2022.9.26 相続・遺言
相続・遺産分割に関する事例紹介
事例
相談内容
母が死亡して遺産を兄弟姉妹3人(長男A,二男B,長女C)で分割する話を始めていましたが,株をどうするかで長男Aが相談に来られました。
母の遺産は宅地と居宅及び銀行預金3600万円と上場企業の株3万株です。
宅地と居宅は不動産会社に査定をしてもらったところ2社の平均をとると,宅地は2500万円,居宅は300万円でした。

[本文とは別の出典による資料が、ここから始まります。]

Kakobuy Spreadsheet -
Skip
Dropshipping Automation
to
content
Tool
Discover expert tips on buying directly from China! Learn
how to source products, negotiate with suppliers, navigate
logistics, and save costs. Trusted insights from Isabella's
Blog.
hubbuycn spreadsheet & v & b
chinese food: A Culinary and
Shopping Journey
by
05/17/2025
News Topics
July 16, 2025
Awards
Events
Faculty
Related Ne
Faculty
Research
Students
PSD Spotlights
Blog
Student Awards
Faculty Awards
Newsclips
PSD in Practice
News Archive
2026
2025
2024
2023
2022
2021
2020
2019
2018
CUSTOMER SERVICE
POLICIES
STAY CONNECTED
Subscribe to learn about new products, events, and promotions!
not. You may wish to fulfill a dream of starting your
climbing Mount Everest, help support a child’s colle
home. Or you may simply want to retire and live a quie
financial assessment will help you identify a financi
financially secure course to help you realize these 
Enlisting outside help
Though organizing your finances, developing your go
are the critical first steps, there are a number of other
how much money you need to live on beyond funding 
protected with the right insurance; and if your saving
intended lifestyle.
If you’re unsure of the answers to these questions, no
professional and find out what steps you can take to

ただ,相続の話を始めたときは株の価格は1株600円程度でしたが,二男Bが東京に住んでいるため話を進めるのに時間がかかり1年たった現在では1株1000円になっています。相続の話を始めた時の価格でするべきか現在の価格でするべきなのかを含めて,長男としては遺産分割の円満な解決を図りたいと考えて交渉の委任に来られました。
交渉経過
不動産(土地,建物),株式などの不可分物が遺産であるときに,遺産の評価が必要です。
遺産評価の考え方としては,「相続開始時説」と「遺産分割時説」の2つがあります。
札幌高裁の判例は,「遺産の対象となる財産の評価は,遺産分割時における価値による」とされています。

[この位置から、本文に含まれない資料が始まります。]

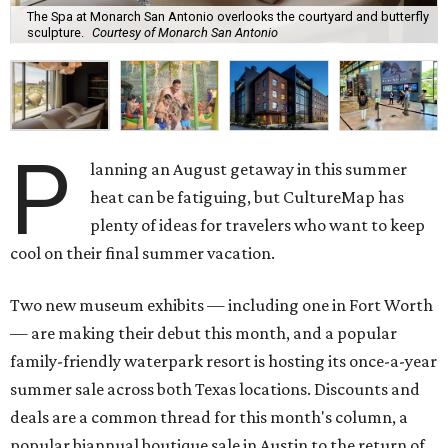
The Spa at Monarch San Antonio overlooks the courtyard and butterfly
sculpture.
Courtesy of Monarch San Antonio
P
lanning an August getaway in this summer
heat can be fatiguing, but CultureMap has
plenty of ideas for travelers who want to keep
cool on their final summer vacation.
Two new museum exhibits — including one in Fort Worth
— are making their debut this month, and a popular
family-friendly waterpark resort is hosting its once-a-year
summer sale across both Texas locations. Discounts and
deals are a common thread for this month's column, a
popular biannual boutique sale in Austin to the return of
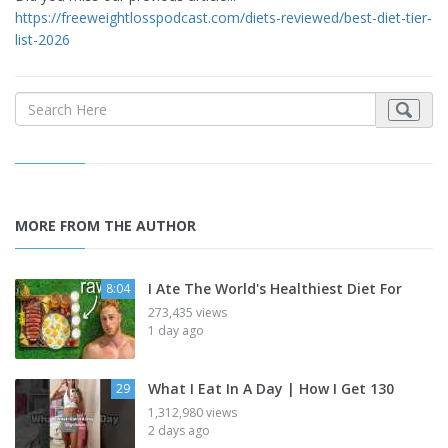
https://freeweightlosspodcast.com/diets-reviewed/best-diet-tier-
list-2026
MORE FROM THE AUTHOR
I Ate The World's Healthiest Diet For
8:04
273,435 views
1 day ago
What I Eat In A Day | How I Get 130
29
1,312,980 views
2 days ago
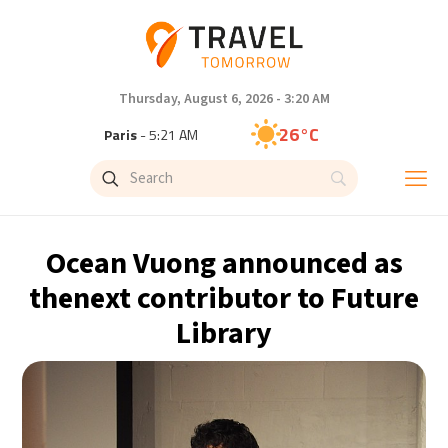
Thursday, August 6, 2026 - 3:20 AM
26°C
Paris
- 5:21 AM
25°C
Brussels
- 5:21 AM
31°C
Istanbul
- 6:21 AM
Ocean Vuong announced as
31°C
Singapore
- 11:21 AM
thenext contributor to Future
Library
31°C
Bangkok
- 10:21 AM
15°C
Cape Town
- 5:21 AM
14°C
Buenos Aires
- 12:21 AM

遺産の土地と建物については,土地が2700万円,建物300万円で相続人の合意が出来ました。銀行預金は3600万円,株式は遺産分割の話が進み株価をどう評価するかの話が出た時点から過去1か月の平均株価1,000円であったのでこの額を株の評価額として計算し3000万円としました。
遺産合計額は9600万円と評価することで合意が出来ました。
遺産の分割は,土地・建物は長男Aが単独取得し、二男は上場株式3万株を単独取得します。銀行預金3600万円は長女Cが単独取得しますが,代償金としてAに200万円を支払い、Bに200万円を支払うことで遺産分割の合意書を作成しました。
弁護士からのコメント
遺産の評価方法として。「相続開始時説」と「遺産分割時説」が対立していますが,札幌高裁の判例のように「遺産分割時における価格によって行うこと」とするのが現実的であると判断します。